Accordingly, despite the Supreme Court’s opinion in Santos, the definition of proceeds under which Nguyen was convicted, if erroneous, was not plain error.
Based on the foregoing, I respectfully dissent in part. I would find that the violation of the Confrontation Clause was harmless error, and that Nguyen’s conviction for conspiracy to launder money did not involve plain error. Nguyen’s convictions should be affirmed in their entirety.
. I agree with the majority’s conclusion that Nguyen’s conviction for felony misbranding of medical devices should not be disturbed. Maj. Op. 675-78.
. The panel majority and I have a difference of opinion regarding the persuasiveness of the evidence in the record. Although the majority finds Merke’s hearsay statement to be the most persuasive evidence in the record, other evidence in the record, including significant circumstantial evidence, establishes the harmlessness of the Confrontation Clause error. *679The government is not required to prove knowledge by direct evidence, and may rely on circumstantial evidence. See United States v. Santos,-U.S.-, 128 S.Ct. 2020, 2029, 170 L.Ed.2d 912 (2008) (plurality) (stating that knowledge "must almost always" be proven by circumstantial evidence); Desert Palace, Inc. v. Costa, 539 U.S. 90, 100, 123 S.Ct. 2148, 156 L.Ed.2d 84 (2003) ("[W]e have never questioned the sufficiency of circumstantial evidence in support of a criminal conviction, even though proof beyond a reasonable doubt is required.”); United States v. Wright, 215 F.3d 1020, 1028 (9th Cir.2000) (stating that the government need not prove defendant’s knowledge of the objective of a conspiracy with direct evidence, and that inferences based on circumstantial evidence would sustain the conspiracy conviction); cf. United States v. Santos, 527 F.3d 1003, 1009 (9th Cir.2008) ("The government is not required to produce direct evidence of the defendant’s intent; rather, it may provide circumstantial evidence from which the district court can draw reasonable inferences.").

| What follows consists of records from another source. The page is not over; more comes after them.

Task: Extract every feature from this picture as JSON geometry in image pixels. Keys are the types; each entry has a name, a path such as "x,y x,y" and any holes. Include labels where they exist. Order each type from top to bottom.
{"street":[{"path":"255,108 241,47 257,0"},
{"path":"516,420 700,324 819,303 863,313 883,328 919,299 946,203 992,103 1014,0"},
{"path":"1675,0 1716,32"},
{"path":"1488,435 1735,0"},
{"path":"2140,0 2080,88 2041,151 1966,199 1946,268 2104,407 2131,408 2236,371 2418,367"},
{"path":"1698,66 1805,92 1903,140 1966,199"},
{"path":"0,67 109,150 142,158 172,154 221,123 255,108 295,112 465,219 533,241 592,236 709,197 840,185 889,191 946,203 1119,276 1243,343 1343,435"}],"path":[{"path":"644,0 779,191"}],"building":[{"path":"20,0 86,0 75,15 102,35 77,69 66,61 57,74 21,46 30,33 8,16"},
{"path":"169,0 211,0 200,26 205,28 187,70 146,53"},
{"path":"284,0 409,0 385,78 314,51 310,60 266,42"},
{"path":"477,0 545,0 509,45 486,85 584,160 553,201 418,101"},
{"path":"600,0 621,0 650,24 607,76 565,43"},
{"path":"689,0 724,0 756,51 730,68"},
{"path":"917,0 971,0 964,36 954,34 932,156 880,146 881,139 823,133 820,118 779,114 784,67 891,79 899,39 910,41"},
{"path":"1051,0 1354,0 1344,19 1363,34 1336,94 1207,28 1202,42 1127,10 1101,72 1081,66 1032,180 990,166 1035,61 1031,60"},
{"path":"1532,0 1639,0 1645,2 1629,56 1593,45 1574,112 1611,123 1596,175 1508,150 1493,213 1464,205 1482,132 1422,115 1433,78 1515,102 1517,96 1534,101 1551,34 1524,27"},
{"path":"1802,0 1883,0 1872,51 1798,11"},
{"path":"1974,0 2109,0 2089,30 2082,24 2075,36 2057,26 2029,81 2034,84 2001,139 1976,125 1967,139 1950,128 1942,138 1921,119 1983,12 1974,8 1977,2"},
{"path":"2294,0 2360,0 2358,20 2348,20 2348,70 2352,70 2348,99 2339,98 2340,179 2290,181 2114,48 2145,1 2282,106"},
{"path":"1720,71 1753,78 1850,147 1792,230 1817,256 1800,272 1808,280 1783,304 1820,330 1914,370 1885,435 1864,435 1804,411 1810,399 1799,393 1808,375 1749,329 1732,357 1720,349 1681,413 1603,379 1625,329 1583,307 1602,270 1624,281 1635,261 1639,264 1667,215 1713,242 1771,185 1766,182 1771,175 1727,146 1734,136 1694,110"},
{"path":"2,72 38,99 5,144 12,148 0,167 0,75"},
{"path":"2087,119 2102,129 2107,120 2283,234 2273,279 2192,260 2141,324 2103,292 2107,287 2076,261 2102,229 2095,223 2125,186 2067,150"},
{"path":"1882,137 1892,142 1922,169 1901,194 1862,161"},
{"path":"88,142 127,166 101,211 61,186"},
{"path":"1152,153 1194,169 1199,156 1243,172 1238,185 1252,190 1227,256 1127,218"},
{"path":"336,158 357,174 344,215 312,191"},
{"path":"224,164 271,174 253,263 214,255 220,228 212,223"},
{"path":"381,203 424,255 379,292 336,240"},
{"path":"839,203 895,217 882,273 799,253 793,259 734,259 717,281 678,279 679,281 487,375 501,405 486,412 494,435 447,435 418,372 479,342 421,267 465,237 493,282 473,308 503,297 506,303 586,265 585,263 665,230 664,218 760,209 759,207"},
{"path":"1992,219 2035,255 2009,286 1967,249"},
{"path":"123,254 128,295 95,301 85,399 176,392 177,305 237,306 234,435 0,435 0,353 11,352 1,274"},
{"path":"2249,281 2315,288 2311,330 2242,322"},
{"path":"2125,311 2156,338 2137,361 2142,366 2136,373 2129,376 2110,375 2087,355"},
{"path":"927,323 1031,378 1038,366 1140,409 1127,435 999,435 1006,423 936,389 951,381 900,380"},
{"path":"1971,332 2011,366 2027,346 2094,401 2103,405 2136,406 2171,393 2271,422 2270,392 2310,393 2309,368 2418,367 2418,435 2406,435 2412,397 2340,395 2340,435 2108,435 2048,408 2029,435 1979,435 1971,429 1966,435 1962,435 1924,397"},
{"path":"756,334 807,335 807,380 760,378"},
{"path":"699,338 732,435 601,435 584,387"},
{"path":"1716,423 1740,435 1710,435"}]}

. An element of the crime of interstate transportation of stolen goods under 18 U.S.C. § 2314 is knowledge of the stolen nature of the transported goods.
. Altogether, the record contains evidence of over one million dollars worth of checks payable to "Cash” and cashier’s checks, all of which were drawn on CMS’s accounts and bore some notation related to the purchase of equipment.

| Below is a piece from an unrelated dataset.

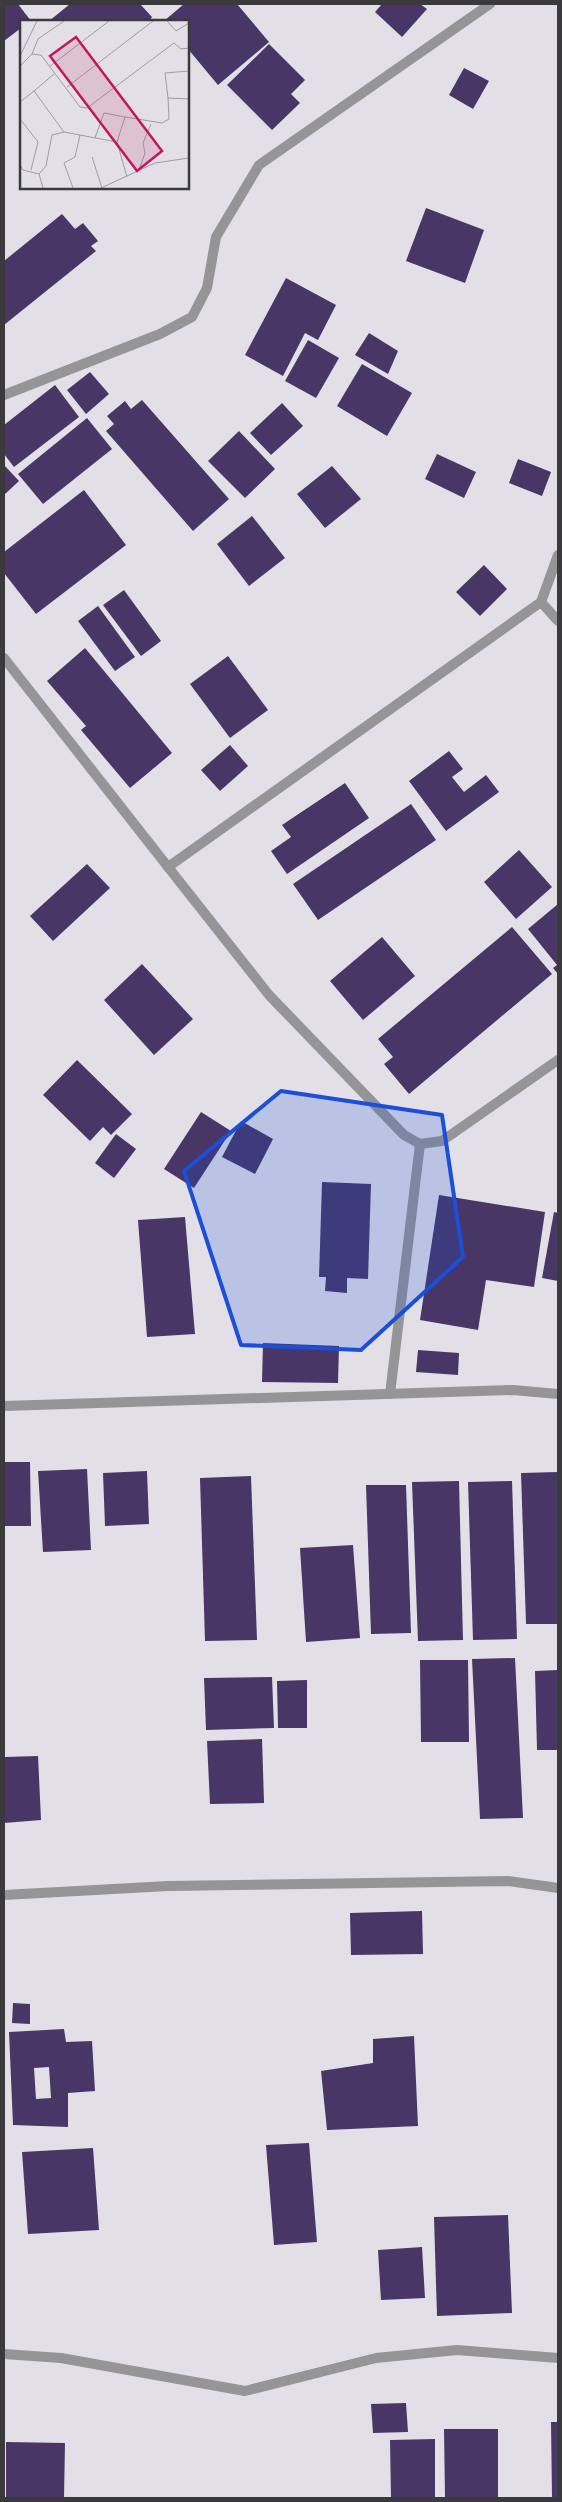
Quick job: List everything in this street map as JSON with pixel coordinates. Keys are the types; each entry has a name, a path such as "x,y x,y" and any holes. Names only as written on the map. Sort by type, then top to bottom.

. The illegality of the operation is supported by the testimony of FDA Agent Borden that, based on a comparison of physical evidence obtained during the execution of a search warrant and documentary evidence from CMS, many Philips probes tied to CMS had false serial numbers.
. The majority opinion does not address these remaining issues, which relate to Nguyen’s conviction for conspiracy to launder money, because its reversal on the Confrontation Clause issue obviates the need to do so. Nonetheless, as the issues have been briefed and argued, an evaluation of their merits may assist the district court should the matter be retried.
. Nguyen waited until November 24, 2008, just prior to oral argument, to raise this argument. Although the Supreme Court decided Santos on June 2, 2008, Nguyen did not raise the Santos issue in her reply brief, which was filed on August 5, 2008. Nonetheless, no authority appears to preclude consideration of this issue in light of the intervening decision by the Supreme Court.